A mostarda pode chegar à alimentação como sementes, folhas ou molho pronto, e cada forma apresenta uma composição diferente. As sementes se destacam pelos glucosinolatos e gorduras insaturadas, enquanto as folhas oferecem vitaminas e minerais; já o condimento industrializado merece atenção principalmente por causa do sódio.
As sementes concentram compostos bioativos
As sementes usadas para produzir mostarda pertencem principalmente a espécies como Sinapis alba, Brassica juncea e Brassica nigra. Uma revisão científica disponível no PubMed destaca que essas sementes contêm glucosinolatos e ácidos graxos ômega-3, componentes investigados por possíveis efeitos sobre inflamação e saúde cardiovascular.
Os glucosinolatos também dão origem a compostos chamados isotiocianatos quando o tecido vegetal é triturado ou processado. Pesquisas relacionam essas substâncias a atividades antioxidantes e anti-inflamatórias, mas boa parte das evidências vem de estudos laboratoriais e experimentais, portanto consumir mostarda não deve ser tratado como forma comprovada de prevenir doenças.

A ação antioxidante é um dos pontos mais estudados
Mostardas pertencem à família Brassicaceae, a mesma de brócolis, couve e repolho. Os glucosinolatos presentes nesse grupo de plantas têm sido estudados por sua participação em mecanismos relacionados ao estresse oxidativo e à resposta inflamatória do organismo.
Uma revisão publicada no PubMed descreve diferentes caminhos pelos quais glucosinolatos e seus metabólitos podem atuar no organismo. Apesar do potencial observado, os pesquisadores ainda discutem biodisponibilidade, processamento e doses, fatores que impedem transformar esses achados em promessas terapêuticas para o consumo comum.

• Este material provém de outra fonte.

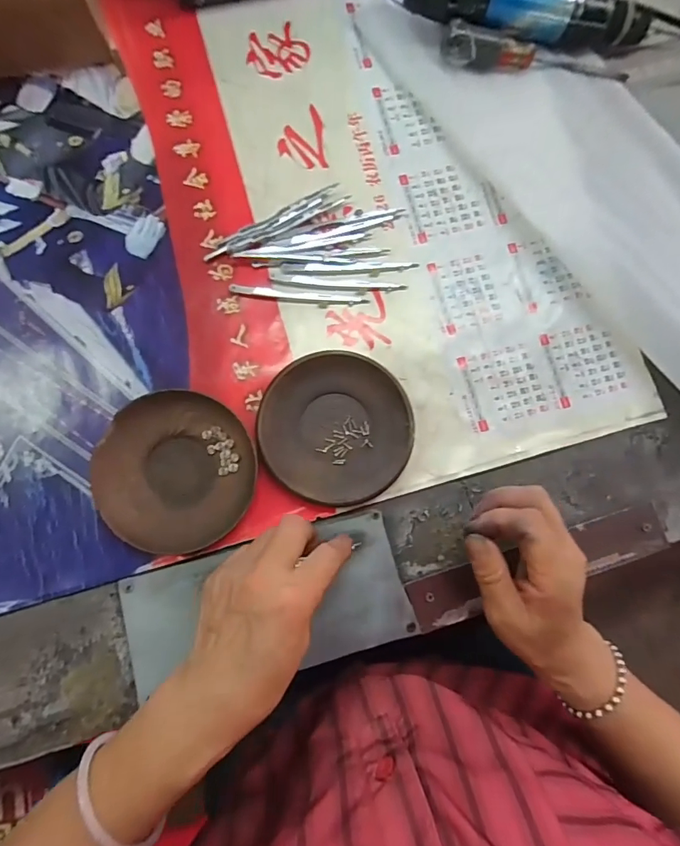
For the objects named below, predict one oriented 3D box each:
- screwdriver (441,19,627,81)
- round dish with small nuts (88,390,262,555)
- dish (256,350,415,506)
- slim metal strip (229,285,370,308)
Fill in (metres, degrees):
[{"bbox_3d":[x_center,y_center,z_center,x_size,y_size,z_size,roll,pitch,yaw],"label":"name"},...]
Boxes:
[{"bbox_3d":[0.170,-0.315,0.383,0.170,0.029,0.022,-1,83,-3],"label":"screwdriver"},{"bbox_3d":[-0.119,0.034,0.335,0.109,0.016,0.114,0,83,-3],"label":"round dish with small nuts"},{"bbox_3d":[-0.003,0.003,0.345,0.112,0.017,0.108,0,83,-3],"label":"dish"},{"bbox_3d":[-0.032,-0.101,0.363,0.108,0.004,0.010,5,83,-2],"label":"slim metal strip"}]

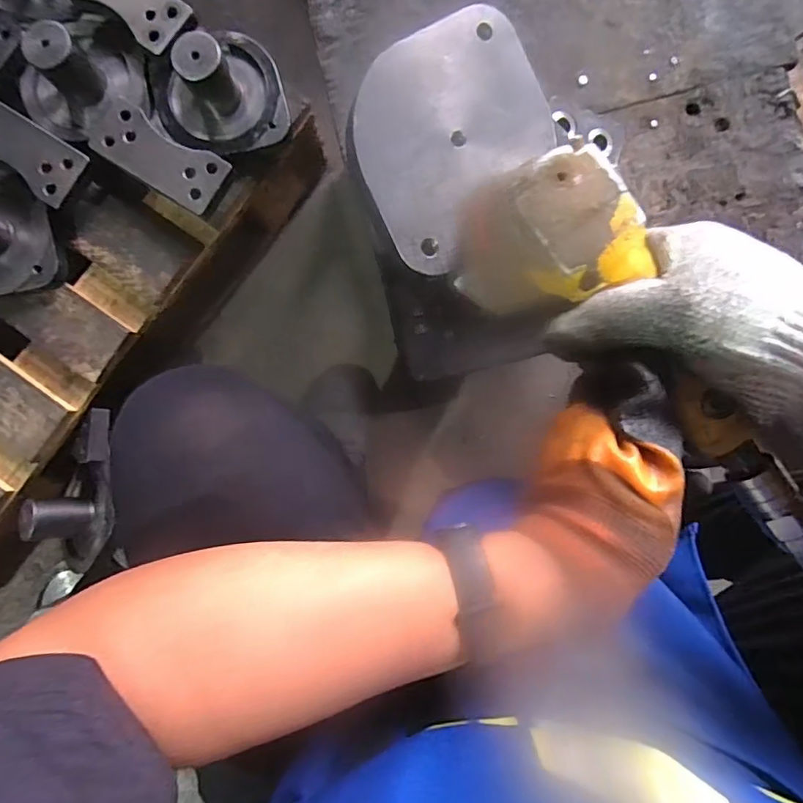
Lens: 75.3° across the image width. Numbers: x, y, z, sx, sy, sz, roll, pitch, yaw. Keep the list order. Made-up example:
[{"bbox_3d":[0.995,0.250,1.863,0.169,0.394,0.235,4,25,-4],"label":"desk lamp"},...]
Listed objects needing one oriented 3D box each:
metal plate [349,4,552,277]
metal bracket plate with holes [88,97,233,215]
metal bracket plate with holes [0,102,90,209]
[{"bbox_3d":[0.036,-0.168,0.331,0.141,0.005,0.123,-36,103,-12],"label":"metal plate"},{"bbox_3d":[-0.256,-0.259,0.547,0.142,0.014,0.063,32,87,0],"label":"metal bracket plate with holes"},{"bbox_3d":[-0.407,-0.268,0.556,0.134,0.012,0.063,34,89,2],"label":"metal bracket plate with holes"}]

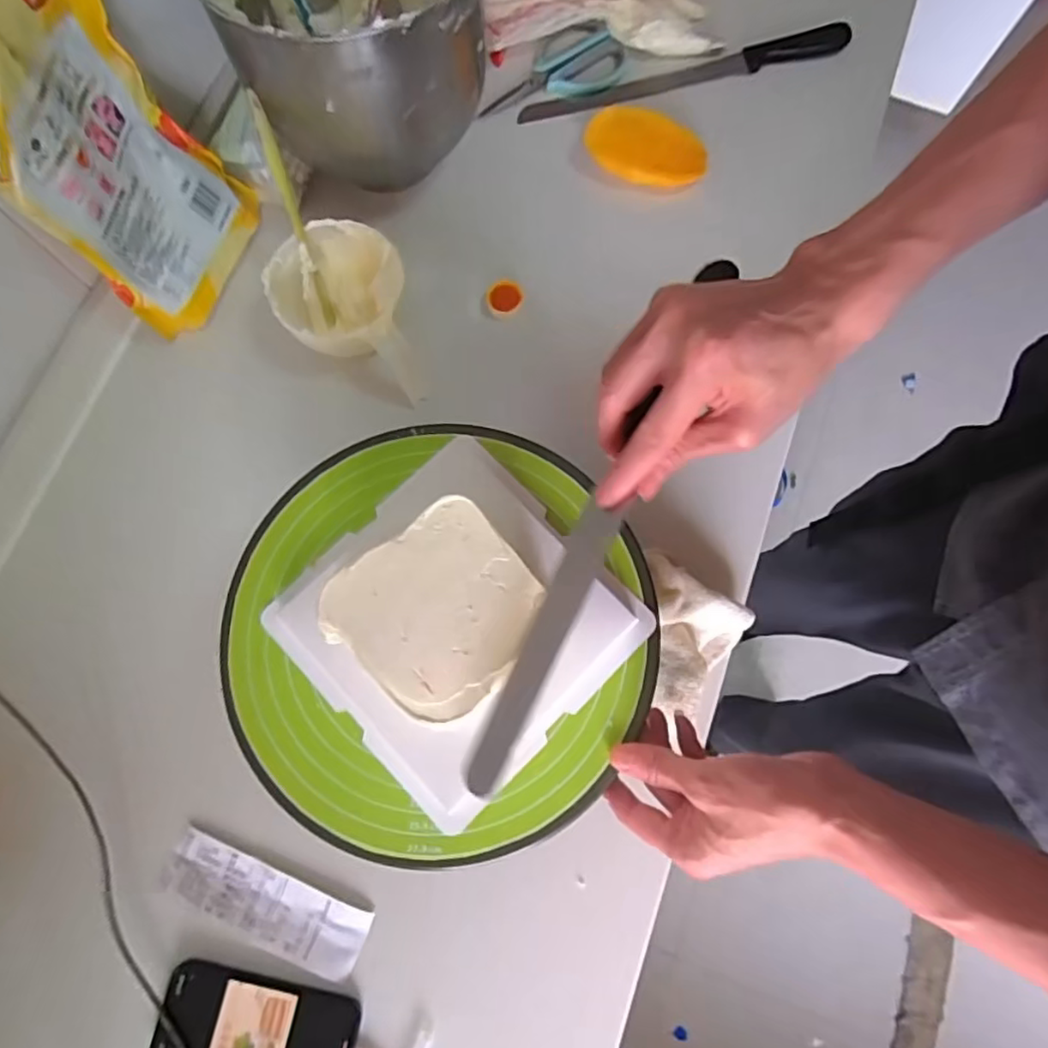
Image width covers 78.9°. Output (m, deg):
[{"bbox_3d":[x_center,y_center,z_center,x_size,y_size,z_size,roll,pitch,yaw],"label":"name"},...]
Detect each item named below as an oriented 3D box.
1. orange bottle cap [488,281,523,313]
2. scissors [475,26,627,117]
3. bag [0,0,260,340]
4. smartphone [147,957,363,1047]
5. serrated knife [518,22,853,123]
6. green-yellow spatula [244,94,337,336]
[{"bbox_3d":[-0.018,-0.220,0.616,0.035,0.010,0.029,-32,78,-7],"label":"orange bottle cap"},{"bbox_3d":[0.024,-0.493,0.691,0.164,0.017,0.082,-19,77,-4],"label":"scissors"},{"bbox_3d":[-0.328,-0.292,0.517,0.028,0.250,0.164,12,72,20],"label":"bag"},{"bbox_3d":[-0.202,0.385,0.482,0.147,0.009,0.077,12,77,3],"label":"smartphone"},{"bbox_3d":[0.175,-0.492,0.694,0.369,0.021,0.028,-16,77,-4],"label":"serrated knife"},{"bbox_3d":[-0.200,-0.264,0.550,0.017,0.017,0.186,-15,118,-3],"label":"green-yellow spatula"}]

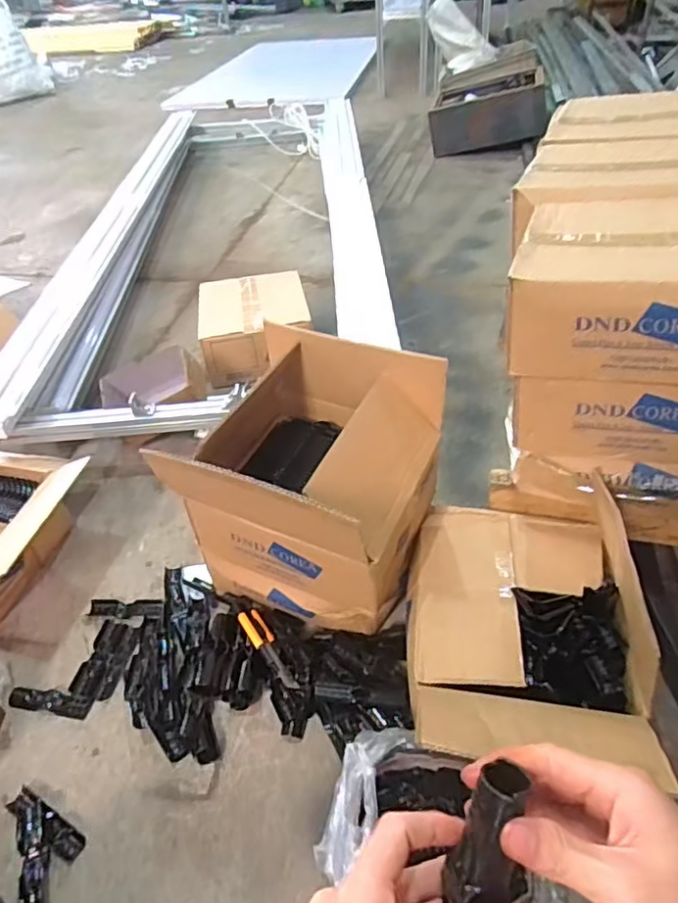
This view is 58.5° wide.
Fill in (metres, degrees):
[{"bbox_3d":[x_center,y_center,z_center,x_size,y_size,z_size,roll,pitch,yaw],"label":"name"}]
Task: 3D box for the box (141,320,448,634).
[{"bbox_3d":[-0.032,0.063,0.940,0.300,0.349,0.318,15,45,22],"label":"box"}]

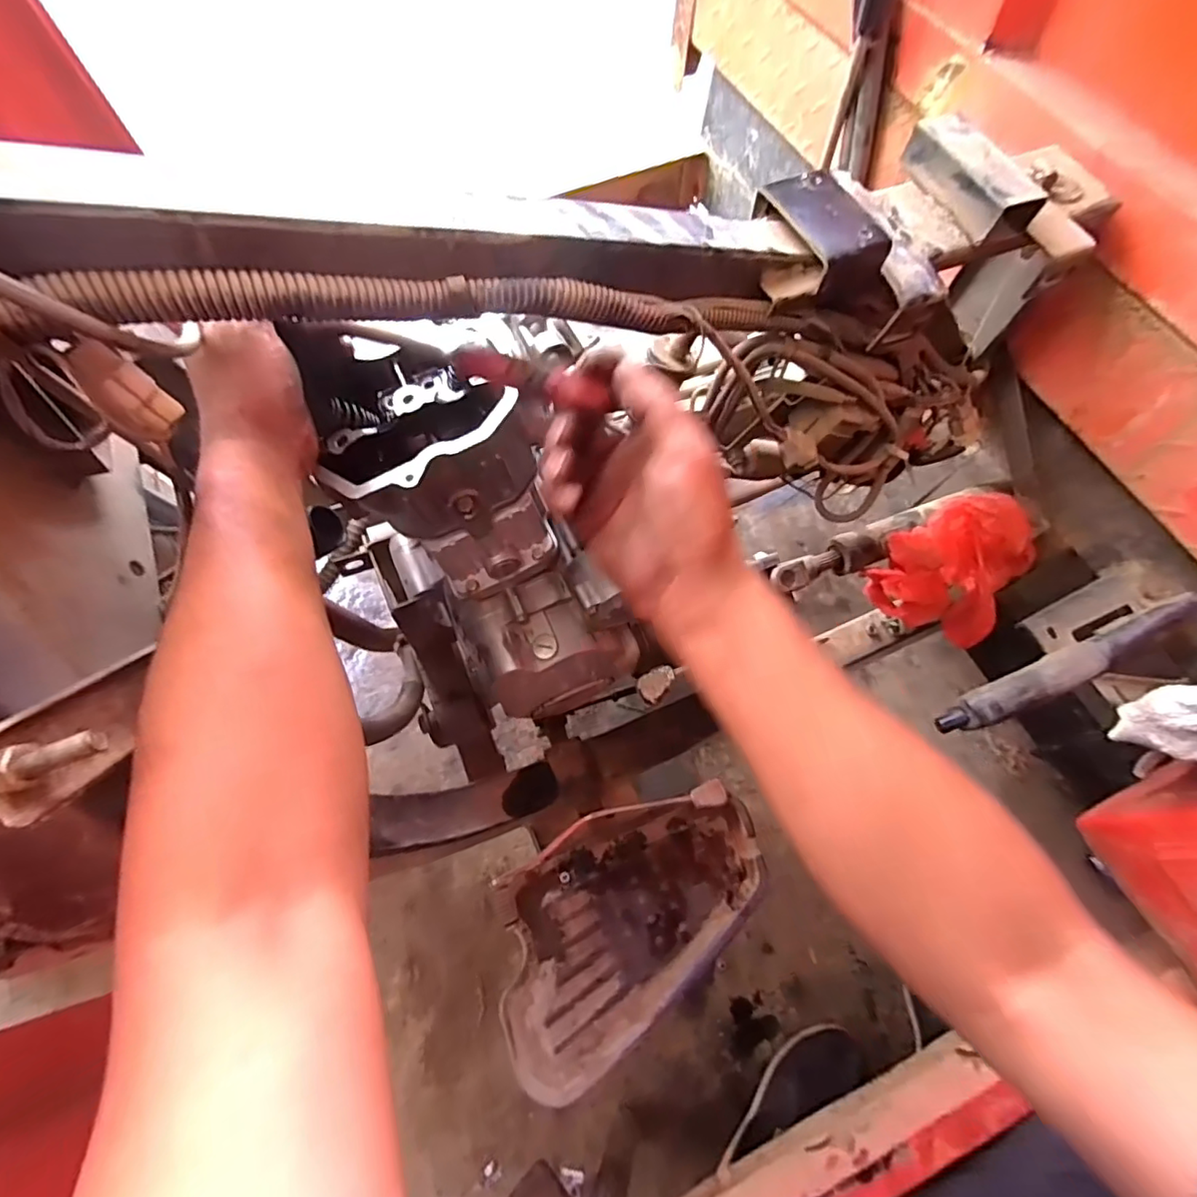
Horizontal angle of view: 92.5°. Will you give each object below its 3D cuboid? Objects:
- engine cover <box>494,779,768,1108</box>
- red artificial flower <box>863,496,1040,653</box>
[{"bbox_3d":[0.032,0.318,0.597,0.308,0.056,0.182,-31,70,-17],"label":"engine cover"},{"bbox_3d":[0.378,-0.033,0.635,0.138,0.136,0.116,6,64,-1],"label":"red artificial flower"}]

Folhas de mostarda também podem entrar na alimentação
A mostarda não se resume ao molho usado em sanduíches. As folhas de Brassica juncea podem ser consumidas como hortaliça, e o Ministério da Saúde inclui a mostarda-de-folha entre os alimentos regionais brasileiros, destacando nutrientes como vitaminas A e C, cálcio e ferro.
A Tabela Brasileira de Composição de Alimentos também registra fibras, potássio e outros micronutrientes na versão cozida. Assim, quando incluída junto de outras verduras, a folha pode contribuir para uma alimentação com maior variedade de vegetais. Se você gosta de dicas de profissionais, separamos esse vídeo do canal da Nutricionista Patricia Leite falando mais sobre os benefícios desse alimento:
Semente, folha e molho de mostarda não são equivalentes
Falar nos benefícios da mostarda exige observar qual produto está no prato. Uma colher de molho industrializado tem características bastante diferentes de uma porção de folhas ou de sementes, tanto pela quantidade consumida quanto pelos ingredientes adicionados durante o processamento.
- Sementes: concentram glucosinolatos, óleos e outros compostos vegetais.
- Folhas: fornecem fibras, vitaminas e minerais como parte de uma dieta variada.
- Molho pronto: pode ser pouco calórico em pequenas porções, mas costuma conter sal.
- Produtos especiais: mel, açúcar, maionese e outros ingredientes podem modificar bastante a composição nutricional.
O sódio é o principal cuidado com alguns molhos prontos
Na TBCA, um molho de mostarda comercial analisado apresenta 745 mg de sódio por 100 gramas, embora o valor varie conforme a marca e a receita. Uma colher de sopa de 20 gramas dessa amostra fornece aproximadamente 149 mg.
A Anvisa considera o sódio um dos nutrientes que merecem atenção na rotulagem frontal devido aos riscos do consumo excessivo. Quem utiliza mostarda frequentemente deve comparar rótulos e observar tamanho da porção e quantidade de sódio, especialmente quando o restante da refeição já contém alimentos salgados.
Mostarda pode fazer parte de uma dieta saudável sem virar remédio
Em quantidades culinárias, sementes e folhas podem acrescentar sabor, nutrientes e compostos vegetais às refeições. A mostarda também pode ajudar a temperar preparações com poucas quantidades de gordura, mas isso não significa que ela reduza colesterol, previna câncer ou combata inflamações de forma garantida.
Também existem pessoas com alergia à mostarda, e reações podem ser importantes em indivíduos sensíveis. Para a maioria das pessoas, a melhor forma de aproveitar seus possíveis benefícios é usá-la como parte de uma alimentação variada, escolhendo produtos com composição simples e controlando o sódio, sem depender da mostarda como tratamento para problemas de saúde.